13. Limitation of Liability. Seller will not be liable for any indirect, special, consequential, or punitive damages (including lost profits) arising out of or relating to this agreement or the transactions it contemplates (whether for breach of contract, tort, negligence, or other form of action) and irrespective of whether the Seller has been advised of the possibility of any such damage. In no event will the Seller’s liability exceed the price the Buyer paid to the Seller for the specific Goods provided by the Seller giving rise to the claim or cause of action.
14. Limitation of Actions. No action arising out of or relating to this agreement or the transactions it contemplates may be commenced against Seller more than 12 months after the basis for such claim could reasonably have been discovered.
15. Governing Law and Designation of Forum. (a) The laws of the State of New York (without giving effect to its conflicts of law rules) govern all matters arising out of or relating to this agreement and the transactions it contemplates, including, without limitation, its interpretation, construction, validity, performance (including the details of performance), and enforcement.
(b) A party bringing a legal action or proceeding against the other party arising out of or relating to this agreement or the transactions it contemplates must bring the legal action or proceeding in any court of the State of New York sitting in Nassau County. Each party to this agreement consents to the exclusive jurisdiction of the courts of the State of New York sitting in Nassau County and its appellate courts, for the purpose of all legal actions and proceedings arising out of or relating to this agreement or the transactions it contemplates.
16. Independent Contractors. Seller and Buyer are independent contractors and not principal and agent. Nothing in this agreement shall be construed or interpreted as creating a partnership, agency, employment, dealership, reseller, joint venture relationship, or any relationship beyond mere Seller and Buyer. Buyer does not have the right to bind or otherwise obligate Seller in any way, nor may Buyer represent to anyone that it has the right to do so.

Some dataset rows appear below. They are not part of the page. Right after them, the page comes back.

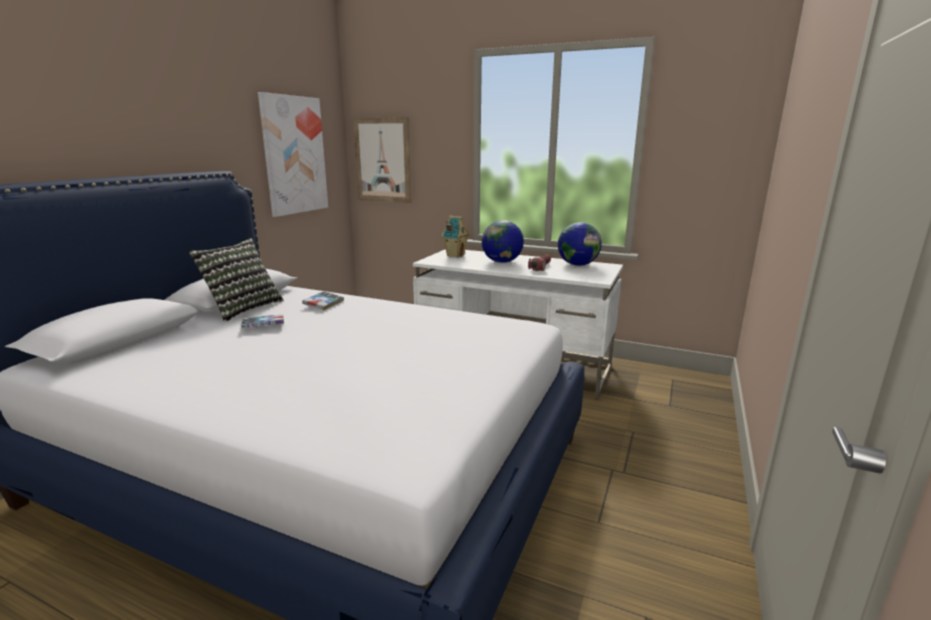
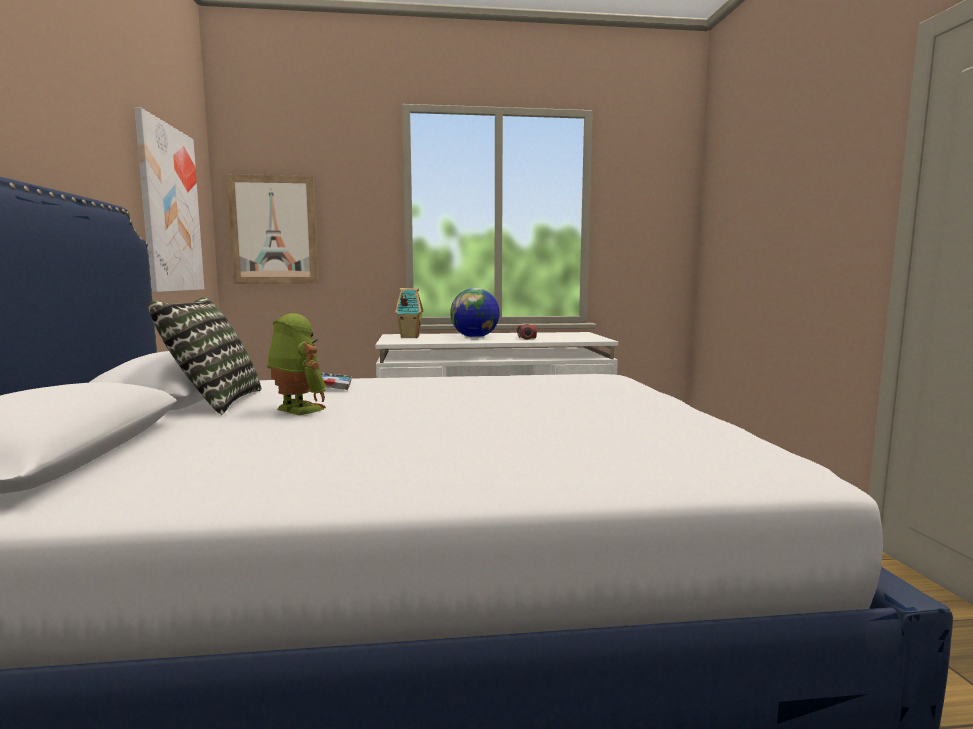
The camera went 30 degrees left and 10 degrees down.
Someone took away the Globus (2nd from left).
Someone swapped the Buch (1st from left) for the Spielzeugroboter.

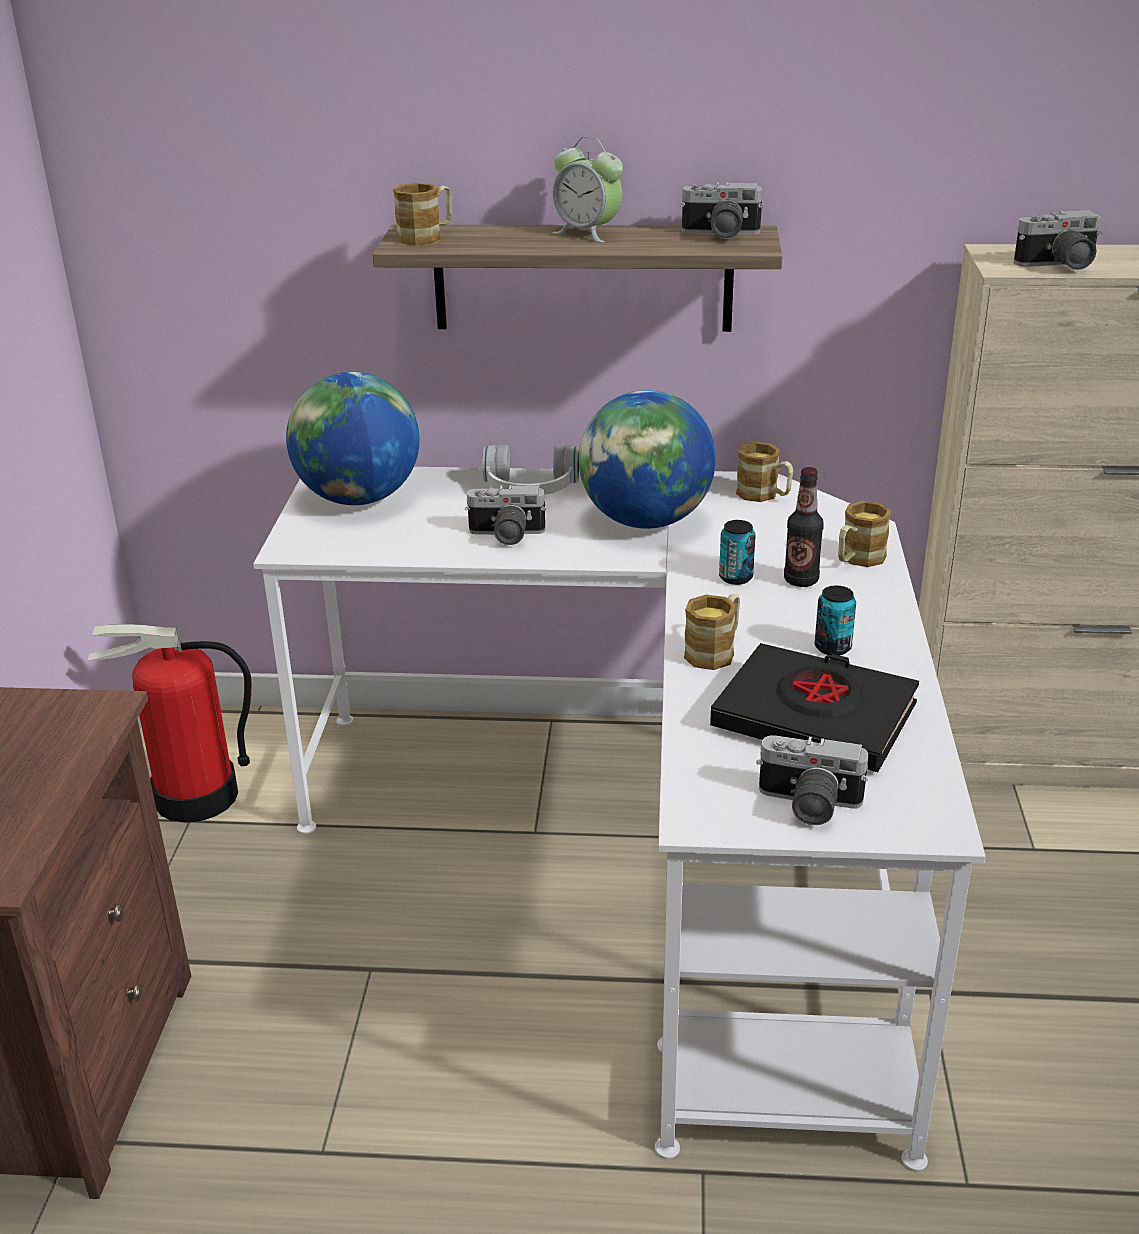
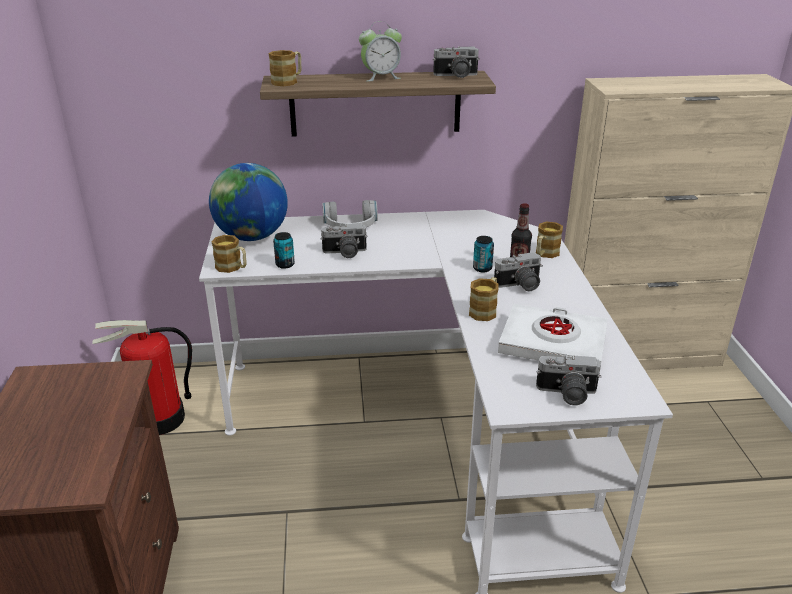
The camera went 10 degrees left and 0 degrees up.
Someone took away the Globus (2nd from left).
Someone carried the Henkelbecher (3rd from left in the first image).
Someone carried the Dose (2nd from left in the first image).
Someone carried the Kamera (4th from left in the first image).
Someone repainted the Buch/schwarz, which became the Buch/weiß.
Someone rotated the Wecker by 45 degrees counterclockwise.

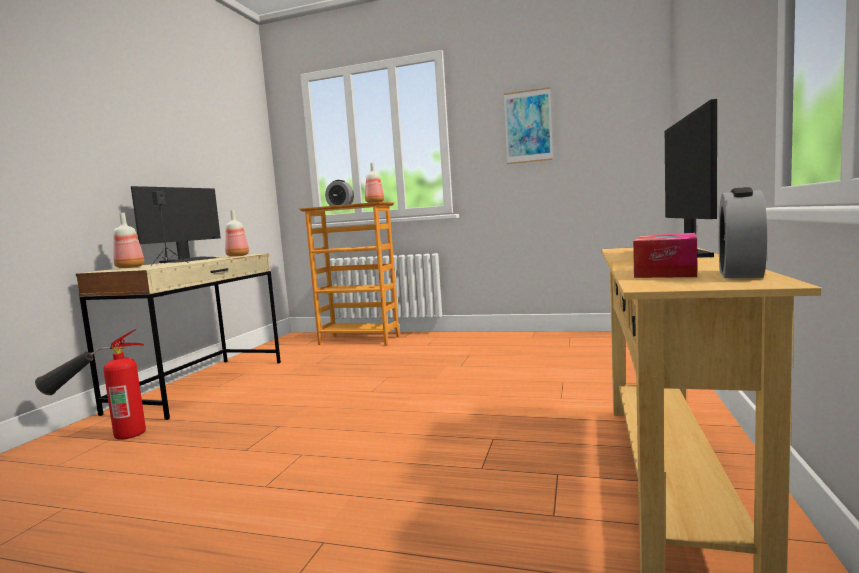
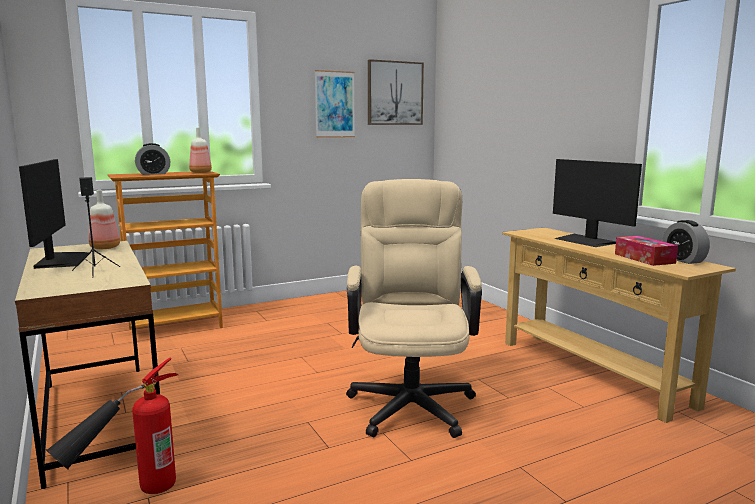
The camera went 45 degrees left and 5 degrees up.
Someone took away the Flasche (1st from left).
Someone put down the Bürostuhl/beige.
Someone put up the Bild (2nd from left).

17. Assignment. Buyer shall not assign any order, or any interest therein, without the prior written consent of Seller. Any actual or attempted assignment without Seller’s prior written consent shall entitle Seller to cancel such order.
18. No Third Party Benefit. The provisions stated herein are for the sole benefit of the parties hereto, and confer no rights, benefits or claims upon any person or entity not a party hereto.
19. Waiver. The failure of either party to assert a right hereunder or to insist upon compliance with any term or condition will not constitute a waiver of that right or excuse any subsequent non-performance of any such term or condition by the other party.
20. Severability. If any portion of these terms and conditions is found to be invalid or unenforceable by a court of competent jurisdiction, the invalid or unenforceable term shall be severed from these terms and conditions, and the remaining terms and conditions shall be valid and fully enforceable as they are written.